(Dataset entries)
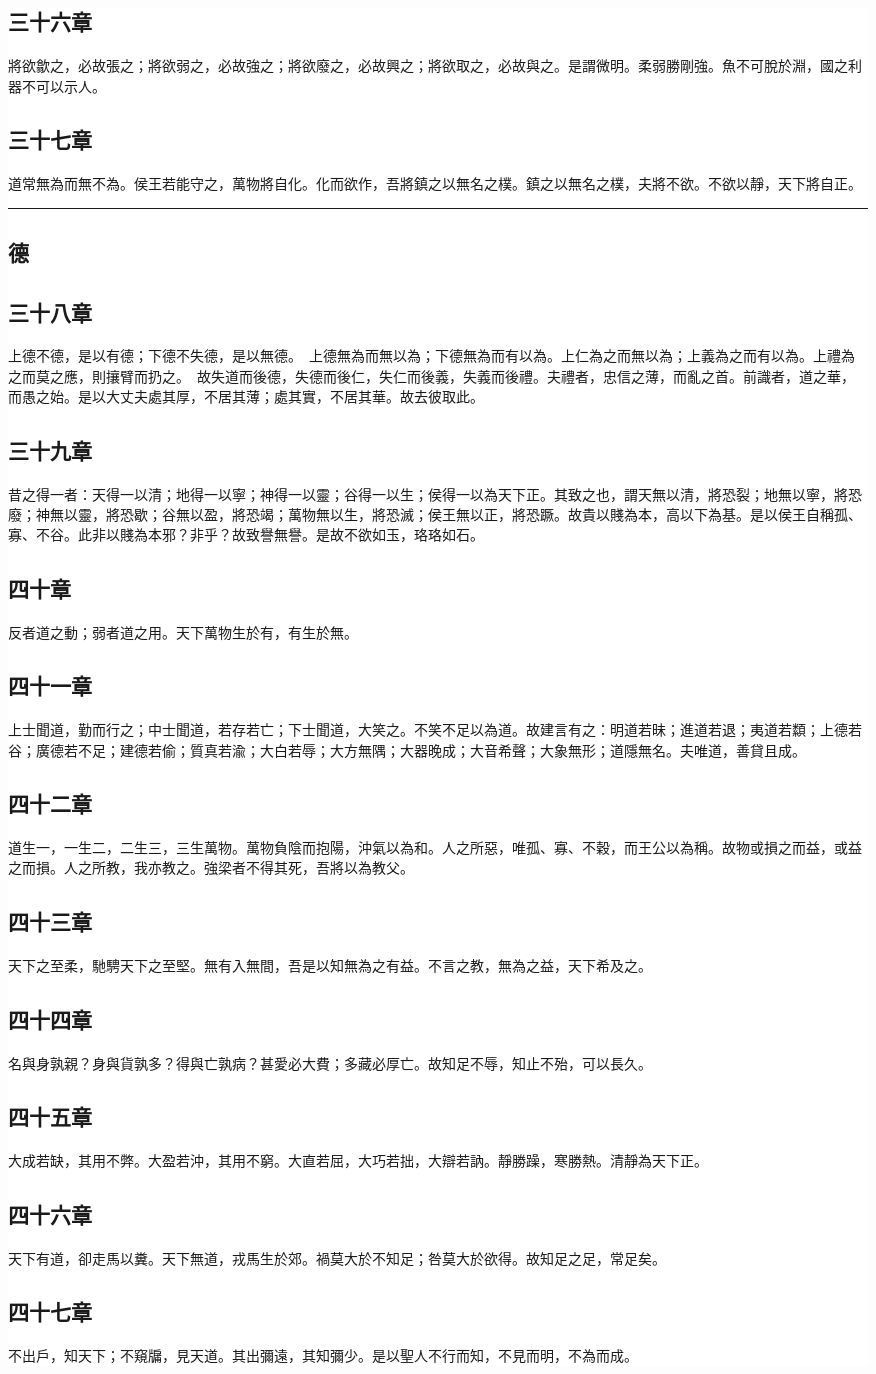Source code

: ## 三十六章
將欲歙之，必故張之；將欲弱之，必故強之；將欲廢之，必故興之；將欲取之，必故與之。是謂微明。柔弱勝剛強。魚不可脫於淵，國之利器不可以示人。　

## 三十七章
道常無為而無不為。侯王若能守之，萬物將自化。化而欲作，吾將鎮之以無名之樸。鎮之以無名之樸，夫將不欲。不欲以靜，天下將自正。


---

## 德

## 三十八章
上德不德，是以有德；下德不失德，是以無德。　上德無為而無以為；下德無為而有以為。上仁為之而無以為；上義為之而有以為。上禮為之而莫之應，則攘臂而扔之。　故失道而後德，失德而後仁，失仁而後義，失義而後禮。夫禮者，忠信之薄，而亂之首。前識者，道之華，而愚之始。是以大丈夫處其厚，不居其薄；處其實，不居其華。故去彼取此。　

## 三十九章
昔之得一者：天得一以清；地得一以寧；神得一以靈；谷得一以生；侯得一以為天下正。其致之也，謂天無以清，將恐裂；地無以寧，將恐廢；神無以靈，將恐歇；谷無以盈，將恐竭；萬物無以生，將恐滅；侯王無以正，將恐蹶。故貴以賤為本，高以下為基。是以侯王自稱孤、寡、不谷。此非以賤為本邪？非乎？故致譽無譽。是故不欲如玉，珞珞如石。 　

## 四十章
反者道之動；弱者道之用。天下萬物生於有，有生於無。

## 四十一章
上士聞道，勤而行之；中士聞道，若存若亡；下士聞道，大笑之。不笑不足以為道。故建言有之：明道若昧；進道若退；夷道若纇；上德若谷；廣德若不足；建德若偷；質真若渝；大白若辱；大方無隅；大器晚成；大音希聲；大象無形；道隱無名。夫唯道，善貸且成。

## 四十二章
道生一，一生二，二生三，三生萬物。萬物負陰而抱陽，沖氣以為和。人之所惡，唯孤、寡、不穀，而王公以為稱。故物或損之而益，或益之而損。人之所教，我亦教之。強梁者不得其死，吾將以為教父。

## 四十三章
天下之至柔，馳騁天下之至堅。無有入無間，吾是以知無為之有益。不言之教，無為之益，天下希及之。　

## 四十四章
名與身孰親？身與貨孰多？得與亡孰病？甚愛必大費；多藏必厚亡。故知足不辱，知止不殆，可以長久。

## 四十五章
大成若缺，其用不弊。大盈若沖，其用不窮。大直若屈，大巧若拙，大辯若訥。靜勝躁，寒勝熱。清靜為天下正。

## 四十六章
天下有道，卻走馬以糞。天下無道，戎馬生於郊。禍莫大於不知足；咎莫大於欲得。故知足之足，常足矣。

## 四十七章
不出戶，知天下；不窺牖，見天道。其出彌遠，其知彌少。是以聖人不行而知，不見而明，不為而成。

...

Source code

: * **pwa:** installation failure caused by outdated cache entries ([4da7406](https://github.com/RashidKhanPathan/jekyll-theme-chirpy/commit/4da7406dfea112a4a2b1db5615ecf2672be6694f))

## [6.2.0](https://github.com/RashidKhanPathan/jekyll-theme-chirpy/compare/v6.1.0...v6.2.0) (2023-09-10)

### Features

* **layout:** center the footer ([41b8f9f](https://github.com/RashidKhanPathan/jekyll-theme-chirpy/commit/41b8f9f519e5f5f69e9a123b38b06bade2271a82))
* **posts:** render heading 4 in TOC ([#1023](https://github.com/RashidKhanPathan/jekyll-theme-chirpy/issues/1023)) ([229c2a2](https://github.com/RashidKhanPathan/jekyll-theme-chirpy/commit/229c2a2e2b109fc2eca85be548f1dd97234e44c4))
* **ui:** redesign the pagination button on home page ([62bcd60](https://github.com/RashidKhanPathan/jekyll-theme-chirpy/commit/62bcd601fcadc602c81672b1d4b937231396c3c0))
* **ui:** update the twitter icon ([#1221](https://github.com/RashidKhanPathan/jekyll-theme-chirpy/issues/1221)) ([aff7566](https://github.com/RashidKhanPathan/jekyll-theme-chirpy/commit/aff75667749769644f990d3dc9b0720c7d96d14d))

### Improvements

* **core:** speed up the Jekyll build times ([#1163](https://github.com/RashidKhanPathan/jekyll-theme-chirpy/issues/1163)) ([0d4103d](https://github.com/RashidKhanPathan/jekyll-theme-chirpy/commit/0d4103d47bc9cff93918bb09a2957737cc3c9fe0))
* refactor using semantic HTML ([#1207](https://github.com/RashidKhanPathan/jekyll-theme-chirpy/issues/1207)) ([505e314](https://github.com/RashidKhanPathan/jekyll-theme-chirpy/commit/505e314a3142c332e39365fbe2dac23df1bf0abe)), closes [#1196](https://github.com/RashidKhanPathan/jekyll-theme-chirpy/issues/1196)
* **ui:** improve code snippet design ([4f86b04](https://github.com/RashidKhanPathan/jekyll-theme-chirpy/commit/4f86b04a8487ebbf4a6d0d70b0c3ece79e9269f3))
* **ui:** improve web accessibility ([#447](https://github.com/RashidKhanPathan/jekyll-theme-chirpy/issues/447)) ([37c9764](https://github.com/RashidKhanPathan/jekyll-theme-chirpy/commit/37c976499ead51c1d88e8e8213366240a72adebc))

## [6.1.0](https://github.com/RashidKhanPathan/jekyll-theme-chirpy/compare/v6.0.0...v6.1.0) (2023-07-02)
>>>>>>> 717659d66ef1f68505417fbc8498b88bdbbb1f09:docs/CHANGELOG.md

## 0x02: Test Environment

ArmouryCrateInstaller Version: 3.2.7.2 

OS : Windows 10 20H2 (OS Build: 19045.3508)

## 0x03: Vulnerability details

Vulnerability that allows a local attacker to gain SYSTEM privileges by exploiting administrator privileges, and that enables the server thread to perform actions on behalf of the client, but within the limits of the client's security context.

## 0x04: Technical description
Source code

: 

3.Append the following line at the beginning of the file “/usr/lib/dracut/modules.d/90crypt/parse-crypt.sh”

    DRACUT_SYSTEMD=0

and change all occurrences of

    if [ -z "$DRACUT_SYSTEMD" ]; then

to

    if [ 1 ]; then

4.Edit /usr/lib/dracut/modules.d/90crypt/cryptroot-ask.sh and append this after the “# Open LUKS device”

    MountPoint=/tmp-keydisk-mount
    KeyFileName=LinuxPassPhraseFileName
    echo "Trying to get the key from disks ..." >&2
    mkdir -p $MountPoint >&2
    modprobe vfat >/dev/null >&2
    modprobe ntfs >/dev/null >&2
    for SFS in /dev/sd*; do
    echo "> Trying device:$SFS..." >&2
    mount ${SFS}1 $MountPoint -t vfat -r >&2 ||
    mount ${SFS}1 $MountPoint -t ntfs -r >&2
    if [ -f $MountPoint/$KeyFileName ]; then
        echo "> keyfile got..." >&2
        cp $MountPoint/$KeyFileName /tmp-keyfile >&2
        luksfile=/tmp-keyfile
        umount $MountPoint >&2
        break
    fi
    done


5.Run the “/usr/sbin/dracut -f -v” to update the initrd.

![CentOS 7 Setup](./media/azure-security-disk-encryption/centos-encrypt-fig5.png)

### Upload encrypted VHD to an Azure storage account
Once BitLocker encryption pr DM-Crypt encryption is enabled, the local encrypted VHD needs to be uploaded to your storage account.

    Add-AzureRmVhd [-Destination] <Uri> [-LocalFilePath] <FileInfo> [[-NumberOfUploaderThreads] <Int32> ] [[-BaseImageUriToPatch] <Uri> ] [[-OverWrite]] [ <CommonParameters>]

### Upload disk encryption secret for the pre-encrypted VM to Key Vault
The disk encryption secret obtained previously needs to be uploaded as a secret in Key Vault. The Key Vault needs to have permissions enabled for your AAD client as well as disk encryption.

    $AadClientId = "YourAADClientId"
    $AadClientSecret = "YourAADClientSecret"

* **What is required**
Determine how many lines of the entries contain the string "null", and reply with nothing but the number.

* **Response below**
2